Doctors ruled out medical conditions, but Leith still wasn’t convinced it was colic. She did some research online and found that Madilyn’s symptoms pointed to an allergy to a protein in cow’s milk.

Signs of one include crying all day, vomiting, diarrhea, and blood or mucus in their poop, says Ellen Schumann, MD, a pediatrician at Ministry Health Care in Weston, WI.

Leith was breastfeeding, so she stopped eating all dairy to see if it would help Madilyn.

“Madilyn was almost a different baby in just 2 days. She was no longer crying in pain constantly, and the amount of puking went down to a normal amount,” Leith says. She also went back to “normal baby poops -- no more mucus or foam.”

Spinner says it’s uncommon for a breastfed baby to react to dairy in her mom’s diet. But it’s possible if she eats a lot of it and the baby is very sensitive. It’s more of a problem for infants who eat formula made with cow’s milk. Doctors can recommend different brands that are easier to digest.

Most kids outgrow a milk allergy in early childhood. Madilyn did. At 4 years old, she now eats just about everything but is a big fan of ice cream, Leith says.

Outside of a baby’s crying and fussing, other signs that a little one has something more than colic include:

  • Fever
  • Rash
  • A nagging cough
  • Trouble eating

In addition to a milk allergy like Madilyn’s, other conditions that might mimic colic include:

GERD (gastroesophageal reflux disease): Stomach acid can back up into your baby’s esophagus, causing painful reflux. Spitting up a lot and crying during feedings are signs, Spinner says. If your baby pulls away from a breast or bottle and isn’t eating well, talk to your doctor. 

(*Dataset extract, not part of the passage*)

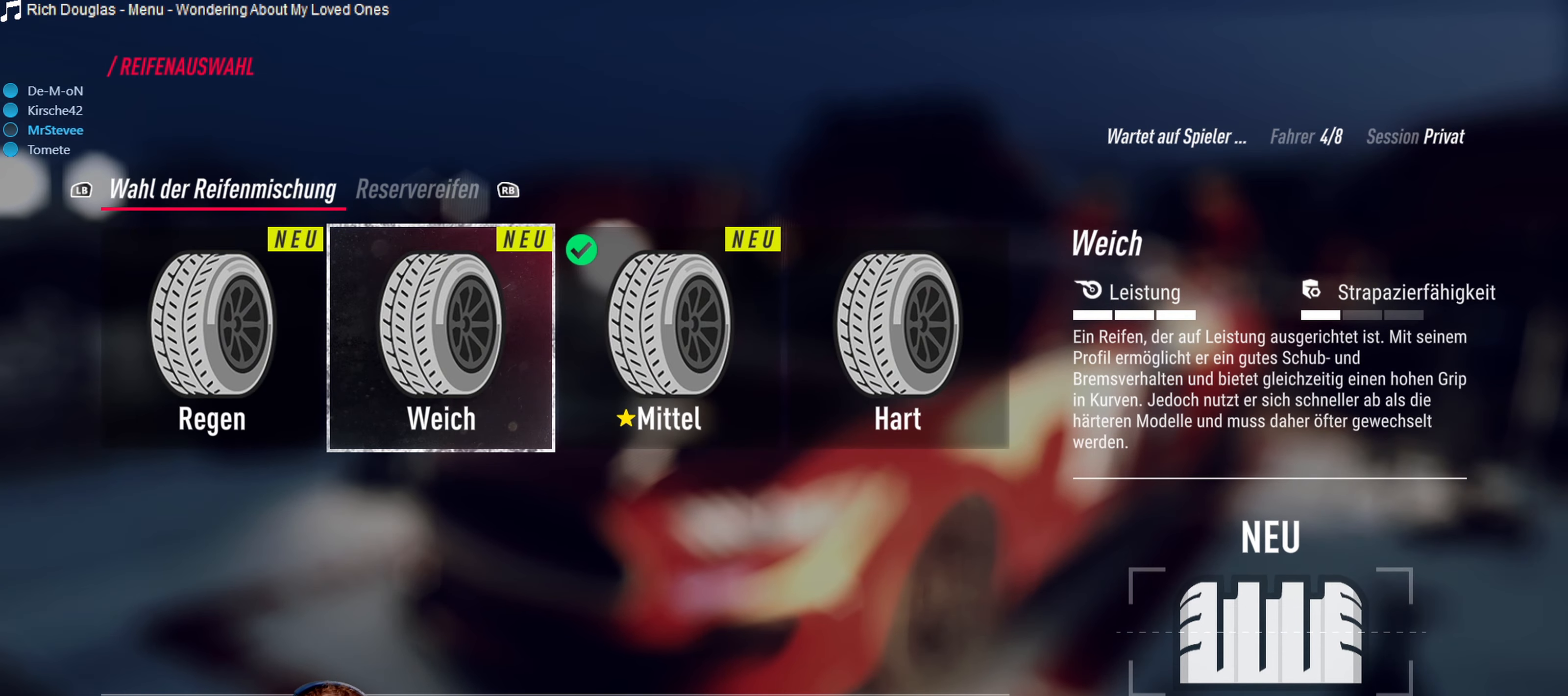
{"buttons": ["A"], "left_stick": "center", "right_stick": "center", "events": [[400, "A", "down"]]}
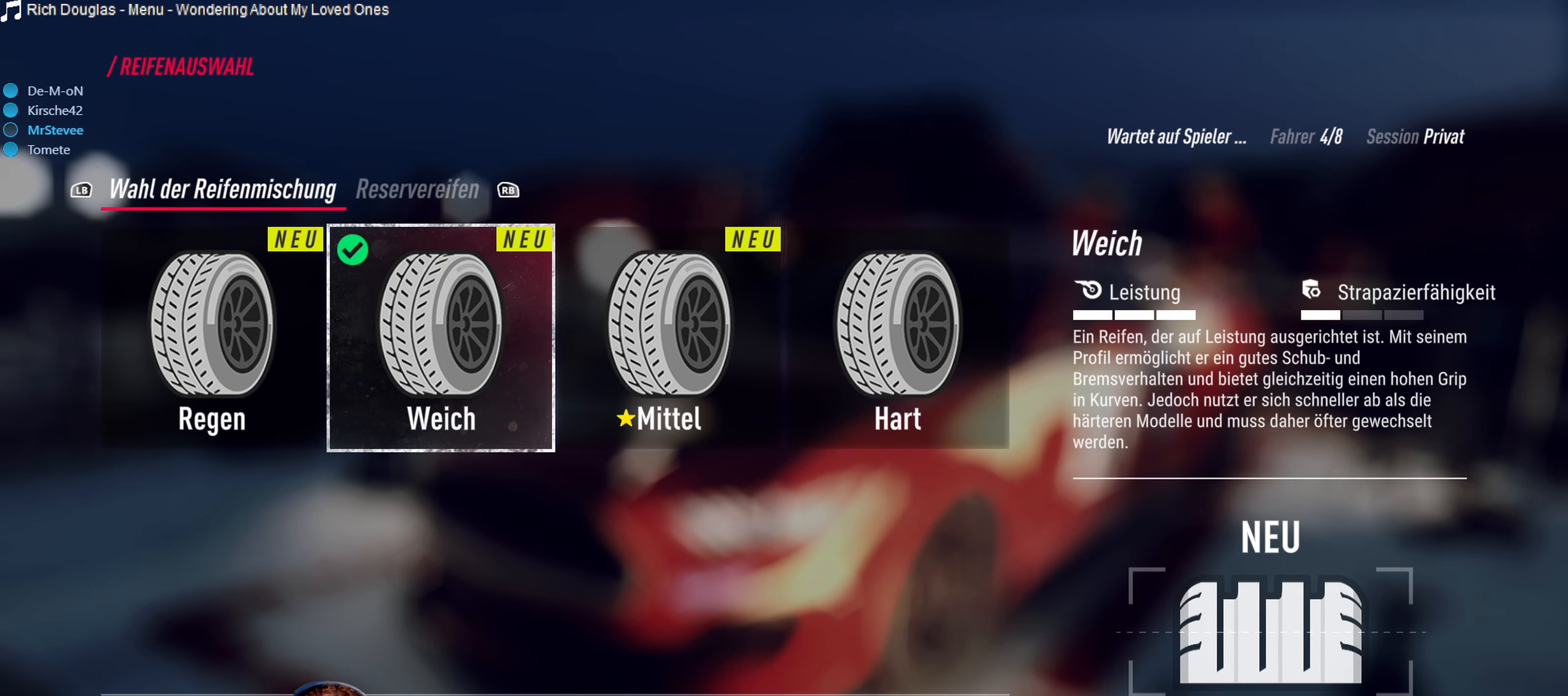
{"buttons": [], "left_stick": "center", "right_stick": "center", "events": [[17, "A", "up"]]}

Infections: If your baby is fussy, running a fever, or just looks sick, she could have an infection in her blood, bladder, or somewhere else. They can get dangerous quickly in a very young baby, so call your doctor right away, Spinner says.

A heart problem: Your baby can get fussy if her heart isn’t pumping right, Spinner says. One in 100 babies is born with a heart defect. Watch for blue lips, very fast breathing, and poor feeding.

Lactose intolerance: It’s very rare, but some babies can’t digest milk sugars in formula, so they get extra gassy and upset. Children with a family history of lactose intolerance have a higher risk, Spinner says. The problem usually clears up in a few days when you switch to a lactose-free formula.  

Rarely, some bowel problems can trigger colicky-like crying.

Make sure the doctor sees the baby: Sometimes a call into the office for advice just won’t cut it. Spinner says if you’re worried, bring the baby in. Doctors often can tell if something’s wrong by just looking at an infant.

Trust your instincts:  Parents have a sixth sense about their children, Schumann says. Tell your doctor if you think your baby has something other than colic. She may go over the child’s medical history again, do another exam, or get a second opinion.

Share what you think the problem might be. Your doctor may put your mind at ease by ruling out what you’re worried about.

And, Schumann adds, there’s no such thing as “just colic.” It takes a toll on families. If it turns out your baby has it, talk to your doctor about ways to get through the next few months a little easier.